14. MPC Motorrad-Tour 2019

We’ ass’ t so’ gutt dahem

„Wie ist es so gut zu Hause“ heißt es in der luxemburgischen Nationalhymne. Die MPC Biker-Gruppe um den Vorsitzenden Ulrich Nies kann nach einer Wochenend-Tour durch das Großherzogtum verstehen, warum die Letzebuerger ihr kleines Land so sehr lieben.

Zu klein, zu dicht besiedelt, zu viel Verkehr – die Vorurteile der meisten deutschen Motorradfahrer gegen den Kleinstaat im Dreiländereck zwischen Belgien, Frankreich und Deutschland sind zahlreich, aber falsch. Davon konnten sich zumindest die Fans der einspurigen Fortbewegung im MPC überzeugen, die an der 14. MPC Motorrad-Tour teilgenommen haben. Wer nur sorgfältig plant, der kann im schönen Norden Luxemburgs kilometerweit durch dichte Wälder, weite Felder und lieb-liche Flusstäler fahren, ohne auch nur auf eine Ortsdurchfahrt oder eine Ampel zu stoßen. Und der kann auch ähnlich idyllisch wohnen: Das Hotel Belair, das den MPC-Bikern als Basislager für ihre Tour diente, liegt unmittelbar am Ufer der Sauer. Eingebettet in eine Flussschleife bietet das Hotel dem Auge des Gastes nichts als pure Natur. Ein Turm der mächtigen Burg Bourscheid über dem Kamm des Höhenzugs auf der anderen Flussseite ist das einzige Zeichen menschlicher Zivilisation. Die Voraussetzungen für ungetrübten Fahrspaß waren also gut, zumal in Luxemburg sogar Straßen letzter Ordnung – einspurig und ohne Leitplanken – meist in ausgezeichnetem Zustand sind. Leider spielte aber das Wetter nicht mit: Die Juli-Hitzewelle war über Nacht einem Tief mit niedrigen Temperaturen und anhaltenden Regenschauern gewichen.
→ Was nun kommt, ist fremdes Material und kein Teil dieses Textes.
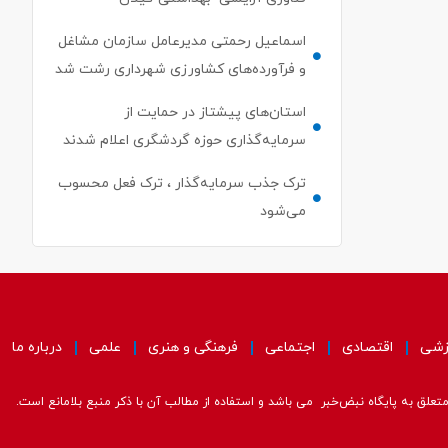
اسماعیل رحمتی مدیرعامل سازمان مشاغل
و فرآورده‌های کشاورزی شهرداری رشت شد
استان‌های پیشتاز در حمایت از
سرمایه‌گذاری حوزه گردشگری اعلام شدند
ترک جذب سرمایه‌گذار ، ترک فعل محسوب
می‌شود
زشی
اقتصادی
اجتماعی
فرهنگی و هنری
علمی
درباره ما
علق به پایگاه نبض‌خبر می باشد و استفاده از مطالب آن با ذکر منبع بلامانع است.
Getreu dem Grundsatz „Es gibt kein schlechtes Wetter, es gibt nur schlechte Reifen“ ließ sich keiner aus der Gruppe schrecken, die geplante Strecke in Angriff zu nehmen, auch wenn die Annehmlichkeiten des Hotels lockten. Das Engagement wurde mit zeitweise trockener Straße, herrlichen Ausblicken und ausgesprochen geringer Verkehrsdichte belohnt.

Die Route führte über nicht enden wollende Kurvenkombinationen durch das Tal der Sauer nach Westen bis fast nach Belgien, dann nach Nordosten durch den Naturpark Obersauer und am Flüsschen Clerve entlang bis in das malerische Städtchen Clervaux, das zur Kaffee-Pause lud. Von dort ging es in südöstlicher Richtung immer an der Grenze zu Deutschland entlang durch das Tal der Our und das der Blees und schließlich wieder an der Sauer entlang bis nach Echternach, der ältesten Stadt des Großherzogtums. Nicht ganz legal, aber ohne Anstoß bei der Polizei oder den Passanten zu erregen, parkte die Gruppe die zwölf Maschinen am Rand des historischen Marktplatzes, um im Motorrad-Ambiente des „Aal Eechternoach“ zu Mittag zu essen. Steve Streff, Wirt der Brasserie, gehört selbst zu den leidenschaftlichen Bikern.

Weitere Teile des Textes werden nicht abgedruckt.